=== Work item ===
In the data below, find each line containing the string "Right" and return it.

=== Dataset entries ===

┄┄┄┄┄┄

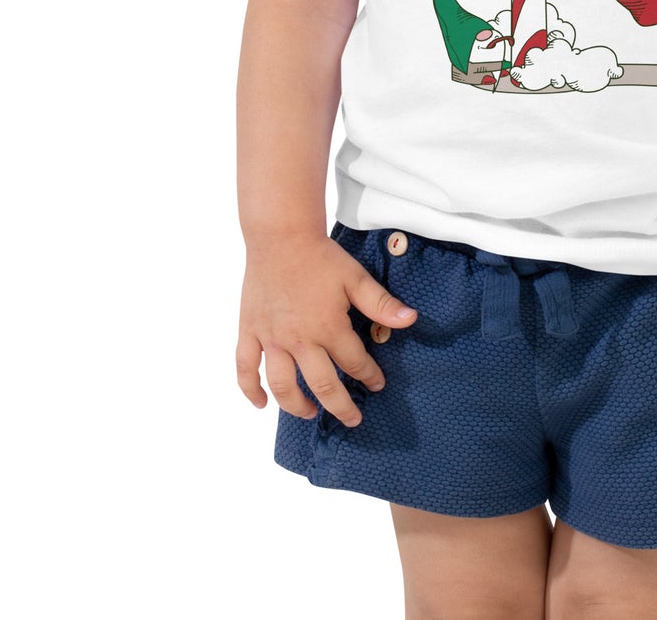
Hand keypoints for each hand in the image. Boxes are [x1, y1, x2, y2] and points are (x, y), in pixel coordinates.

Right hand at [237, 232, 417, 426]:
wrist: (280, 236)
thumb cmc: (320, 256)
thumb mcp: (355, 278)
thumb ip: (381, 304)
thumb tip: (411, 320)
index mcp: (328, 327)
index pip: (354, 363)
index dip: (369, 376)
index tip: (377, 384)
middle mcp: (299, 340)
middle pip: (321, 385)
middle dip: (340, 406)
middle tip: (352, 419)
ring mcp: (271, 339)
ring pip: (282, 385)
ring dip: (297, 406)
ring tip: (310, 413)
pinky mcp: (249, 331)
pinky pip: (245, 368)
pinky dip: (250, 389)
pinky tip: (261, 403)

┄┄┄┄┄┄

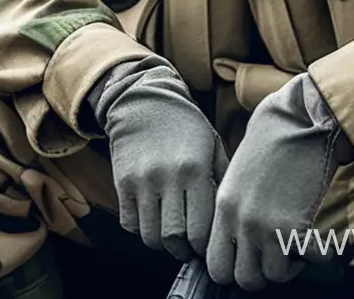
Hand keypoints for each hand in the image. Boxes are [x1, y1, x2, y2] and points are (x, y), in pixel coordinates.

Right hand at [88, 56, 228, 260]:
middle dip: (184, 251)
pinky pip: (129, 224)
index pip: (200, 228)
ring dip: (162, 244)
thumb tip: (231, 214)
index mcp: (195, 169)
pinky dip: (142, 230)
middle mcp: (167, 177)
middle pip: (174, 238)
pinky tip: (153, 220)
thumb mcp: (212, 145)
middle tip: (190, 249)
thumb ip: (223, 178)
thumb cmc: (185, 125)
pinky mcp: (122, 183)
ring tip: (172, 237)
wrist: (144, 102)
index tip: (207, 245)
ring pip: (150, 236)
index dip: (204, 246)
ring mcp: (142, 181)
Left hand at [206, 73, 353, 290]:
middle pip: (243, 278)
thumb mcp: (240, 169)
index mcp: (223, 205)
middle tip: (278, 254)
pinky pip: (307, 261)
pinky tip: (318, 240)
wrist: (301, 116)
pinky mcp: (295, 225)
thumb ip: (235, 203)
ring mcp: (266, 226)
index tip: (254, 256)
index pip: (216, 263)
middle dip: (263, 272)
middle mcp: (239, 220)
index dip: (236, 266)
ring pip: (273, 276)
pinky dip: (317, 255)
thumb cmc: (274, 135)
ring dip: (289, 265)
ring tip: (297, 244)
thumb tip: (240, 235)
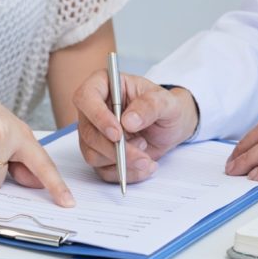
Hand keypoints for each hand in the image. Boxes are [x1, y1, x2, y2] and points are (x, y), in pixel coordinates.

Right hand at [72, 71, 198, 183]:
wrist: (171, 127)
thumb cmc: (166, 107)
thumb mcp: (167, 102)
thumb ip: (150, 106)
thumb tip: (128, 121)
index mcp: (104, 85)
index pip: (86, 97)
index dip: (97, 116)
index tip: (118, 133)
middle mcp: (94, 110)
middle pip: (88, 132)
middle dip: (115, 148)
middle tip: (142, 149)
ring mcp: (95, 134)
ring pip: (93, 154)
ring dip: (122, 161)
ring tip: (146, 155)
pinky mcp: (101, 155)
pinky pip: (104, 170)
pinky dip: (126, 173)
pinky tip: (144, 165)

┄┄┄┄┄┄

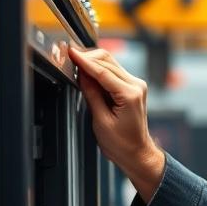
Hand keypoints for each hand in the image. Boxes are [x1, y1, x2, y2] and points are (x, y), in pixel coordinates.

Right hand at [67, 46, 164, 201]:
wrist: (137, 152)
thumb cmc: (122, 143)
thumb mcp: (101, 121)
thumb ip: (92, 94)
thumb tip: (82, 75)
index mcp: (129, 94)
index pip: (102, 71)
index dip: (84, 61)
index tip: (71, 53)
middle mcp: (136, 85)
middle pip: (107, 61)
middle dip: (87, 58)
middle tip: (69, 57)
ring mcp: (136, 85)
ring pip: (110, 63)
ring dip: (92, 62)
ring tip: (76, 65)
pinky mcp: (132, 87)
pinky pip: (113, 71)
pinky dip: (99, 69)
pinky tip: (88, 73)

┄┄┄┄┄┄

=== Written response ===
Right hand at [237, 232, 417, 426]:
Right hand at [88, 56, 228, 260]:
Right hand at [72, 71, 198, 183]:
Right hand at [67, 46, 164, 201]:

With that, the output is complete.